Article Content

Mechanical ventilation withdrawal

[black small square] When critically ill patients are receiving mechanical ventilation, physicians may decide to withdraw it in anticipation of death. At times, the reasons for the decision may not be clear. Experts aimed to study the clinical determinants associated with such a withdrawal. Researchers studied 851 adult patients receiving mechanical ventilation in 15 intensive care units. Of this sample, 63.3% were successfully weaned from mechanical ventilation, 19.5% had it withdrawn, and 17.2% died while receiving mechanical ventilation. The experts recorded patients' physiological data, daily multiple organ dysfunction scores, decision-making ability, type of life support, existence of a do-not-resuscitate order, physician's prediction of patient status, and physician's perception of patient's life support preferences.

 

The researchers concluded that age, illness severity, and organ dysfunction are not the strongest determinants of mechanical ventilation withdrawal.
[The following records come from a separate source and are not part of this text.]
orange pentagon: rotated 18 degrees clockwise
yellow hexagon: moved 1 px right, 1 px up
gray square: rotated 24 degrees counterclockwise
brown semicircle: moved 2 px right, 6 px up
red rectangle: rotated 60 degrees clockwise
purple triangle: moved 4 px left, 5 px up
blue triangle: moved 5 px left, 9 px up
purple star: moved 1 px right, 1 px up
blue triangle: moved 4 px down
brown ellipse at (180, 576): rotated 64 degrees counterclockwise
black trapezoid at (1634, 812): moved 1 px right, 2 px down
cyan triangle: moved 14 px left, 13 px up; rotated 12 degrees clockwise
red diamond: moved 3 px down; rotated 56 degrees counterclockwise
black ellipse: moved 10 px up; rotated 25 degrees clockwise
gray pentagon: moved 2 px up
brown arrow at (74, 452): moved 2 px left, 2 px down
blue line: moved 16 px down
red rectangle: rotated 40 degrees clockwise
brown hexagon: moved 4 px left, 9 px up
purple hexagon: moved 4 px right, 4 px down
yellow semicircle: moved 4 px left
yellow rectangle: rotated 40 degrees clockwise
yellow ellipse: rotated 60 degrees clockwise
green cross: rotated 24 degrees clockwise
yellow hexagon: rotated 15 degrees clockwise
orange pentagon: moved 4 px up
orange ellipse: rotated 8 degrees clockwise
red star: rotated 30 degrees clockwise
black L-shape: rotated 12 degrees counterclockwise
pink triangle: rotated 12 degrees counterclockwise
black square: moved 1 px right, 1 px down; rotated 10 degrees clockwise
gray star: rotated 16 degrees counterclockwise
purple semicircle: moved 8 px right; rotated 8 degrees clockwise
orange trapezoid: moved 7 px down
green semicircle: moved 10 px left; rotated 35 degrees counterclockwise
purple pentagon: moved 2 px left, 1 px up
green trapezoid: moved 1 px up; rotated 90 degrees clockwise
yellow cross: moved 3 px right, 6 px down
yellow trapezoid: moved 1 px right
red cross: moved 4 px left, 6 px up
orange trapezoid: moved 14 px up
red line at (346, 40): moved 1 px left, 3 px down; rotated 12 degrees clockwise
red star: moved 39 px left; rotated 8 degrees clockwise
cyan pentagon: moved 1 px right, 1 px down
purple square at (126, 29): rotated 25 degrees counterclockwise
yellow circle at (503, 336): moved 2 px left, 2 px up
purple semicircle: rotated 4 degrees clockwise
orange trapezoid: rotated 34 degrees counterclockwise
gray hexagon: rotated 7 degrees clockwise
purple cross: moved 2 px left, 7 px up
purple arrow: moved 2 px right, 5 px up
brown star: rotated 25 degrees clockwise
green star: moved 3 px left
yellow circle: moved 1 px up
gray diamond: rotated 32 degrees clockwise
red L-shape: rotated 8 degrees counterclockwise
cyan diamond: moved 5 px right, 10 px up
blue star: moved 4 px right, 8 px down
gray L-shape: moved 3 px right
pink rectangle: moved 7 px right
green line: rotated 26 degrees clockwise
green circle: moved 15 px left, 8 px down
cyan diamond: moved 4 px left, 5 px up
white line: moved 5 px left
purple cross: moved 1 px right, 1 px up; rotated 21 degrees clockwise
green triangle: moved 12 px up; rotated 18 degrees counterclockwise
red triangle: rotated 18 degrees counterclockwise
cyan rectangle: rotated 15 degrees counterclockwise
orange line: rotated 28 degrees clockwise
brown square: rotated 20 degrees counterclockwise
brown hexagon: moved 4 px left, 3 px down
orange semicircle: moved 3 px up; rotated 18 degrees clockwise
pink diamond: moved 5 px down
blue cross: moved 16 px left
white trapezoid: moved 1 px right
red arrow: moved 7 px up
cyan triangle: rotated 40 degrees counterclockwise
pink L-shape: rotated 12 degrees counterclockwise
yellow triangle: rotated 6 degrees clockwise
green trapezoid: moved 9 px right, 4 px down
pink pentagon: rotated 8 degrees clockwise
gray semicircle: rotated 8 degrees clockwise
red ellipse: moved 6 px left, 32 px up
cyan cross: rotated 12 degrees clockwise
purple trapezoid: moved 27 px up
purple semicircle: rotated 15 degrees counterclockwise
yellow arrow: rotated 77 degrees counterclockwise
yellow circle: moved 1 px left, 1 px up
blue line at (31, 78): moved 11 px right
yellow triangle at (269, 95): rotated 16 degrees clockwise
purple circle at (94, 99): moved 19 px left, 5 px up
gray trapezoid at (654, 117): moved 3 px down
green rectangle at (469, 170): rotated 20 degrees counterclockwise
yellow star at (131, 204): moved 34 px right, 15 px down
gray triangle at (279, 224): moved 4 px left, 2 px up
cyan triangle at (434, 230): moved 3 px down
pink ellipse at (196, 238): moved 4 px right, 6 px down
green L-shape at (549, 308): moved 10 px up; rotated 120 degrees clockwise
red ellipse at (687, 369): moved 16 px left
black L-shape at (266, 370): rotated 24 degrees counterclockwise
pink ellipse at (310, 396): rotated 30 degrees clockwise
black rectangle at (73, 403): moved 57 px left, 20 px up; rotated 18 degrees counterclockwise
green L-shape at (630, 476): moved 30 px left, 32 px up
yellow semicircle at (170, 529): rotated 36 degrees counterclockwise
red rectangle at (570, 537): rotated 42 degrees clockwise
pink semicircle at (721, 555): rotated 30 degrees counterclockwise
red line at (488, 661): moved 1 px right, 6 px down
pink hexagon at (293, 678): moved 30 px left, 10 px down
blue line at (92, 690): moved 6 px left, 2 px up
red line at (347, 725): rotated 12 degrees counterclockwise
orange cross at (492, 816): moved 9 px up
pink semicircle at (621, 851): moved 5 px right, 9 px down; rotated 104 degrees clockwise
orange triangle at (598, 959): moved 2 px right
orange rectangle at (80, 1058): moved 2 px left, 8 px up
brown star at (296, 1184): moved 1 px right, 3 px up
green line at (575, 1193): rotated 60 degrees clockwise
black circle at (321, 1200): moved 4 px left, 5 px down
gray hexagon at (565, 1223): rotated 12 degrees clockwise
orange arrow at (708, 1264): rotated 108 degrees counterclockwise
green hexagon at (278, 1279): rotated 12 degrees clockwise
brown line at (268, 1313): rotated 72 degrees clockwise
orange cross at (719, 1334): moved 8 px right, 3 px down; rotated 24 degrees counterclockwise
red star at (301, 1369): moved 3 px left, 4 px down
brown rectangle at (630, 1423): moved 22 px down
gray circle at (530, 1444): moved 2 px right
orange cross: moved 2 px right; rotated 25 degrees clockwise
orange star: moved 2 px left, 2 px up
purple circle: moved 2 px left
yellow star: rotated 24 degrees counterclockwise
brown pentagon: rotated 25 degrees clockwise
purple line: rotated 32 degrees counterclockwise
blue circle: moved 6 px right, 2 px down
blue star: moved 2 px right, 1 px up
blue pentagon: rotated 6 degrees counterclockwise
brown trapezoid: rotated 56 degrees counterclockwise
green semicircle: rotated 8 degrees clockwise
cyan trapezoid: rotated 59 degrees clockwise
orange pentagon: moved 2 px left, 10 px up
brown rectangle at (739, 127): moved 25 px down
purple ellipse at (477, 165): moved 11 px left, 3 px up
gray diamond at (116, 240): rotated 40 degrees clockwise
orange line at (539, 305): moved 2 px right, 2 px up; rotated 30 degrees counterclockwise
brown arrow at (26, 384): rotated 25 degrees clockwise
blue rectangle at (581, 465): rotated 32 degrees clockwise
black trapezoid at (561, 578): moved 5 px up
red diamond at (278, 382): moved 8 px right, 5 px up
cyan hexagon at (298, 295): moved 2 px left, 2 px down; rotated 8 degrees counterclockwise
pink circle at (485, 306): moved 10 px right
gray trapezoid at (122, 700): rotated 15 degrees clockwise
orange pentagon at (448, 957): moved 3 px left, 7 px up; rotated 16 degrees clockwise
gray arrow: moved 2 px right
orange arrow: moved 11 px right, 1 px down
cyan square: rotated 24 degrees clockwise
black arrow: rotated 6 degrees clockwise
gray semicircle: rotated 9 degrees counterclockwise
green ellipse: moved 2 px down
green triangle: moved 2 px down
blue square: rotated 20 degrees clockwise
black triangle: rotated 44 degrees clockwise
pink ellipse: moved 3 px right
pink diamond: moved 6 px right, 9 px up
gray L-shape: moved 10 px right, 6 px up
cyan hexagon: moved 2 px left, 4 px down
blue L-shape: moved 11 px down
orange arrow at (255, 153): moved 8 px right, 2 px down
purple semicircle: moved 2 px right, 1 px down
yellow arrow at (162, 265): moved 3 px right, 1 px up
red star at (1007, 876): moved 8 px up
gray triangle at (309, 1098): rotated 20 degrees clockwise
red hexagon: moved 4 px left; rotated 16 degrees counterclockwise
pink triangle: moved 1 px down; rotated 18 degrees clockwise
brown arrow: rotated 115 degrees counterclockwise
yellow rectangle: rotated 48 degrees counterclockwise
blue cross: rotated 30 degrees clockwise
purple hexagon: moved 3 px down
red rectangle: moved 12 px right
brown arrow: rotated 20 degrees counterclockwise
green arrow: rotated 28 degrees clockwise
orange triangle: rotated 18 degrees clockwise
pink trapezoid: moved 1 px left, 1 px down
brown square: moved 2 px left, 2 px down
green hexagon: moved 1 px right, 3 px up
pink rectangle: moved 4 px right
Rather, the physician's perception that the patient doesn't want life support, the physician's prediction of a low probability of survival if placed in the ICU, and a high likelihood of poor cognitive function, in addition to inotrope or vasopressor use, determine ventilation withdrawal.

 

Source: Cook, D., et al.: "Withdrawal of Mechanical Ventilation in Anticipation of Death in the Intensive Care Unit," The New England Journal of Medicine. 349 ( 12 ): 1123-1132, 2003.

 

Pyridostigmine bromide may reduce ventricular arrhythmia density

[black small square] Experts are aware that increased ventricular arrhythmia density and reduced heart rate variability are linked to risk of death in heart failure patients. A study set out to determine whether short-term administration of pyridostigmine bromide, a cholinesterase inhibitor that increases heart rate variability in normal subjects, reduces ventricular arrhythmia density and increases heart rate variability in heart failure patients. The patient sample received either pyridostigmine or placebo. After having their arrhythmias analyzed via electrocardiogram, patients were split into two groups according to their ventricular arrhythmia density.

 

For the arrhythmia sample, the administration of pyridostigmine resulted in a 65% reduction of ventricular ectopic activity. For the heart rate variability sample, pyridostigmine increased mean R-R interval. Researchers concluded that pyridostigmine reduces ventricular arrhythmia density and increases heart rate variability in patients with heart failure, probably because of its cholinomimetic effect. They noted, however, that further research is needed, specifically, in long-term trials.

 

Source: Behling, A., et al.: "Cholinergic Stimulation with Pyridostigmine Reduces Ventricular Arrhythmia and Enhances Heart Rate Variability in Heart Failure," American Heart Journal. 146 ( 3 ): 494-500, 2003.

 

Projecting stroke deaths

[black small square] Experts believe that age adjustment of stroke mortality rates obscures the impact of population changes on the total burden of disease. They hold that ischemic stroke deaths may climb unless future declines in stroke death rates offset the projected growth in high-risk populations. Researchers used ischemic stroke mortality data for 1979 to 1998 to create a model to predict stroke death rate changes as a function of time for 42 groups categorized by age, sex, and race. They then used population projections to calculate the expected number of ischemic stroke deaths in the United States for the next 30 years on the basis of age, sex, and race.

 

The total predicted number of stroke deaths grew by 98% from 2002 to 2032, while the total projected increase in the U.S. population grew by only 27%. These findings indicate that if recent trends in ischemic stroke mortality continue, U.S. stroke deaths will double over the next 30 years.

 

Source: Elkins, J., Johnston, C.: "Thirty-Year Projections for Deaths from Ischemic Stroke in the United States," Stroke. 34 ( 9 ): 2109-2112, 2003.

 

Hepatitis B and C transmission

[black small square] The Centers for Disease Control and Prevention (CDC) released a report about the transmission of hepatitis B virus (HBV) and hepatitis C virus (HCV) in outpatient health care settings. HCV was transmitted to noninfected patients in a private physician's office in New York City; HBV was transmitted to patients in a different private physician's office in New York City; HBV and HCV were transmitted in a pain remediation clinic in Oklahoma; and HCV was transmitted in a hematology/oncology clinic in Nebraska. In all of these cases, transmission to noninfected patients most likely occurred due to exposure to injection equipment contaminated with the blood of one or more patients already infected.

 

The CDC stressed that the total number of new cases could have been avoided if the health care workers had adhered to basic principles of aseptic technique for preparing and administering parenteral medications. Certification and training programs should reinforce infection-control principles and practices, including aseptic techniques and safe injection practices, said the CDC. The organization directed institutions to enact written polices and procedures to prevent patient-to-patient transmission of bloodborne pathogens, and is working with professional organizations, health departments, and advisory groups toward that end.